Return to ING home page5. Technical risks

This page is part of the ING manual INS-DAS-23 Architecture for UltraDAS.



This section is copied unchanged from issue 1.1 of the ADD, which was written before UltraDAS was constructed; hence the use of the future tense and the general air of anxiety. The risks were contained successfully in system s9, but they remain relevant should the system be revised in any significant way.
The chosen architecture inherits many proven design-patterns, but it also introduces new elements of design and is forced to reuse some patterns that have given problems in the past. This section lists the major risks that the finished system might not work satisfactorily. Risks that a working system might be delivered late, and having cost too much, are not considered here.
 

Hard limits on readout speed

If the fibre-optic interfaces to the detector controllers do not have enough bandwidth, the controllers must be detuned to less than the best rate that the detectors can deliver. This problem is discussed in section 6 and we have these findings:

Loss of pixels through DMA failure

If the buffer memory in the PCI interface overflows, pixels are lost. This could happen if the transfer of pixels from the buffer across PCIbus to SPARCstation memory does not keep up with the input of pixels from the camera. It is hard to guarantee this real-time performance on Solaris; doing so limits the form of the acquiring programme quite severely. UltraDAS makes no special concessions to hard real-time input, but assumes that there is enough buffer memory on the camera-interface board for an entire readout; UltraDAS always waits for the buffer to empty between readouts.

There are two sizes of buffer memory in the interface boards. The standard board has 16 Mwords which is enough to store one frame from an EEV42 or one exposure from INGRID, but not enough to store an observation from the INT WFC mosaic. The larger board, to be made specially for ING, has 96 MWord of memory and the planned combinations of these boards will store one readout of any planned camera.

Initially, both single-chip cameras and INT WFC will be run with the standard interface. Hence, INT WFC could overflow the buffer either randomly or systematically. A prototype should be made to check that this does not happen.

Bottlenecks in the disk system

The throughput required of the data discs is discussed in section 6. To exploit this throughput, the DAS server-programmes have to run efficiently.

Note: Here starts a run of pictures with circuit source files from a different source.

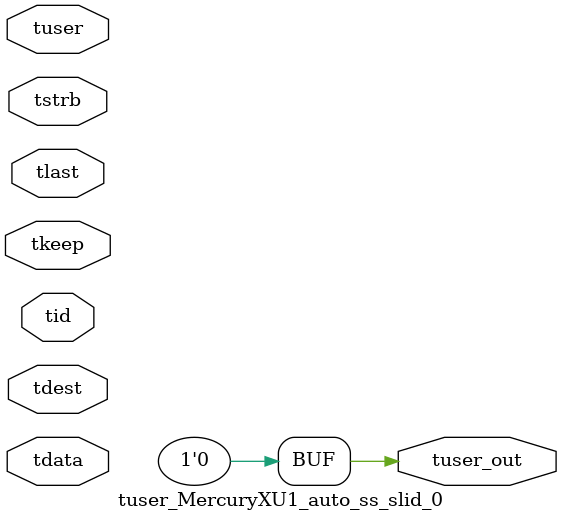
<source format=v>


`timescale 1ps/1ps

module tuser_MercuryXU1_auto_ss_slid_0 #
(
parameter C_S_AXIS_TUSER_WIDTH = 1,
parameter C_S_AXIS_TDATA_WIDTH = 32,
parameter C_S_AXIS_TID_WIDTH   = 0,
parameter C_S_AXIS_TDEST_WIDTH = 0,
parameter C_M_AXIS_TUSER_WIDTH = 1
)
(
input  [(C_S_AXIS_TUSER_WIDTH == 0 ? 1 : C_S_AXIS_TUSER_WIDTH)-1:0     ] tuser,
input  [(C_S_AXIS_TDATA_WIDTH == 0 ? 1 : C_S_AXIS_TDATA_WIDTH)-1:0     ] tdata,
input  [(C_S_AXIS_TID_WIDTH   == 0 ? 1 : C_S_AXIS_TID_WIDTH)-1:0       ] tid,
input  [(C_S_AXIS_TDEST_WIDTH == 0 ? 1 : C_S_AXIS_TDEST_WIDTH)-1:0     ] tdest,
input  [(C_S_AXIS_TDATA_WIDTH/8)-1:0 ] tkeep,
input  [(C_S_AXIS_TDATA_WIDTH/8)-1:0 ] tstrb,
input                                                                    tlast,
output [C_M_AXIS_TUSER_WIDTH-1:0] tuser_out
);

assign tuser_out = {1'b0};

endmodule


</source>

Tests in Cambridge suggest that the I/O performance can fall off badly for large images if the DAS computer is short of RAM. The system may slow down by three or four times. More prototypes and tests should be carried out to find how much memory is needed to prevent this.

The most critical test is to determine the speed at which data can be written to a single partition on DASAN.

Preprocessing of images

The IR cameras require preprocessing of the data in memory before writing it to disc. For UltraDAS, this means that the preprocessing is probably going on in parallel with writing to disc. The implications of this on memory usage and other system resources need to be checked. There is a danger that the cycle time will get to be too long.

PCI interface

Both the hardware and the software for the PCI interface are produced by SDSU. There is a danger that vital functions will be left out initially and cannot be added later because ING does not have full knowledge of the design or does not possess the source code. To avoid this, a protoype of the server applications should be built to reveal the need for any obscure functions.

Communications overhead

Long communications delays between the clients and servers or between the servers and controllers could spoil the efficiency of the system. Both interfaces should be prototyped as soon as possible.